Alman Genelkurmay başkanı Mareşal Alfred von Schlieffen, Aralık 1901’de Büyük İskender ’in Anadolu’da Perslere karşı büyük zaferler kazandığı Granikos ve İssos meydan muharebelerinin araştırılması emrini verdi. Bu emir gereği Albay Arthur Janke, Üsteğmen Bismarck ve Üsteğmen Mareés uzun bir hazırlık sonrasında Nisan 1902’de önce İssos’u ardından da Mayıs 1902’de Granikos’u ziyaret etti. Alman subaylar sıradan bir ziyaretçi gibi muharebe meydanlarını gezmedi.

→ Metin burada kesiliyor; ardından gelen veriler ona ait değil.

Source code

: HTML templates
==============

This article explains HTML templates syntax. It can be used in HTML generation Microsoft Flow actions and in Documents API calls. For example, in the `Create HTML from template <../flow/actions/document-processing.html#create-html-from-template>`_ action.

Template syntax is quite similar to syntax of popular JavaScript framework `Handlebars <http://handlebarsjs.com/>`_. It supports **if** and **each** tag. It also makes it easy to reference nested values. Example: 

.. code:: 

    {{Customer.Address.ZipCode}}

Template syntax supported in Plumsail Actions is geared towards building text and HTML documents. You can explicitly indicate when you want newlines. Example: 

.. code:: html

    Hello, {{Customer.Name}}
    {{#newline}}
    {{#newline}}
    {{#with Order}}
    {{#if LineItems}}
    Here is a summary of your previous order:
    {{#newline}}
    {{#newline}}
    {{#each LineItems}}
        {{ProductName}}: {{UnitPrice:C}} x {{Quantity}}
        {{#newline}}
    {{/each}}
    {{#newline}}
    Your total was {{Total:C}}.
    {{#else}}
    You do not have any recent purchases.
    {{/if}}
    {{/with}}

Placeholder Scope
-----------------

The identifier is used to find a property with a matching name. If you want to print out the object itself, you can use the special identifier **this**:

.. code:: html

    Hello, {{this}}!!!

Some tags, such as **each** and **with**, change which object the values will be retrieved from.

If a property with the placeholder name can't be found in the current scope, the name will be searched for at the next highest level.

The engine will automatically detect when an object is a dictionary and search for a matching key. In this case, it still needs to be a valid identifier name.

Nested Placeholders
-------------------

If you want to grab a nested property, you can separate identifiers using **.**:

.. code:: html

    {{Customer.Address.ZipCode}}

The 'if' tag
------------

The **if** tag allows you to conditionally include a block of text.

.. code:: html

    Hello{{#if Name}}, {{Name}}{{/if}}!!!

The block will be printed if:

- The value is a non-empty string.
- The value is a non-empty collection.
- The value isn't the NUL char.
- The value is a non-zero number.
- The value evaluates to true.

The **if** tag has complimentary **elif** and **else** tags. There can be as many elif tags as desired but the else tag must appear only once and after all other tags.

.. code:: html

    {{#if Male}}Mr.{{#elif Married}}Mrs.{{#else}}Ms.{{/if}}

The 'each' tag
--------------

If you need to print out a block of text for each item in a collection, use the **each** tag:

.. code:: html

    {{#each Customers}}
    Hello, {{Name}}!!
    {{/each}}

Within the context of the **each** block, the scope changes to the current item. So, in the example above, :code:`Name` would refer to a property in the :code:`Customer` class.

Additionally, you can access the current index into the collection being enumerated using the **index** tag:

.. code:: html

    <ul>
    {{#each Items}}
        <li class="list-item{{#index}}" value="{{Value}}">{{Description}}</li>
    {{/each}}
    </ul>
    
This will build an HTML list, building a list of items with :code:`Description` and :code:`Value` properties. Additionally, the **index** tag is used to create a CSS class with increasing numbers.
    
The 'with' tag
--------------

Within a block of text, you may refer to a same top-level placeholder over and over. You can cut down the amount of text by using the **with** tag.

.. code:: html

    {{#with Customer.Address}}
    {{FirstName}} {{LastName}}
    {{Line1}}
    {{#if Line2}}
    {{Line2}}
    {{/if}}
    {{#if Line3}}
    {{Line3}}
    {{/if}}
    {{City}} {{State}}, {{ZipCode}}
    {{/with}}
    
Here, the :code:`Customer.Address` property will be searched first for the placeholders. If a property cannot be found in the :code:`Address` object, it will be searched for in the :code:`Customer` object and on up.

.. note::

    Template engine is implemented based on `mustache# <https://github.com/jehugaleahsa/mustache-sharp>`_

Onlara verilen görev, Fransa ve Rusya’ya karşı savaş planları yapan Alman genelkurmayına faydalı olacak bilgileri sağlamaktı. Von Schlieffen, bütün detaylarıyla incelenirse tarihin büyük komutanlarından ve kazandıkları zaferlerden modern savaşta kullanılabilecek değerli bilgi ve tecrübelerin elde edilebileceğine inanıyordu. Zaten kendi adıyla anılan Fransa’ya taarruz planını, Kartacalı Hannibal’in Romalılara karşı kazandığı Cannae Savaşı’ndan ilham alarak hazırlamıştı. Alman askeri heyeti, her iki muharebe meydanını mevcut anlatım ve bölgenin topoğrafyasını dikkate alarak inceleyip muharebelerin nasıl cereyan ettiğini bütün detaylarıyla tespit etmeye çalıştılar. Berlin’e döndüklerinde bulgularını detaylı bir rapor ile genelkurmaya bildirdikleri gibi heyet başkanı Janke askeri tarihçi, subay ve aydınlar için bir kitap yazıp yayınlattı.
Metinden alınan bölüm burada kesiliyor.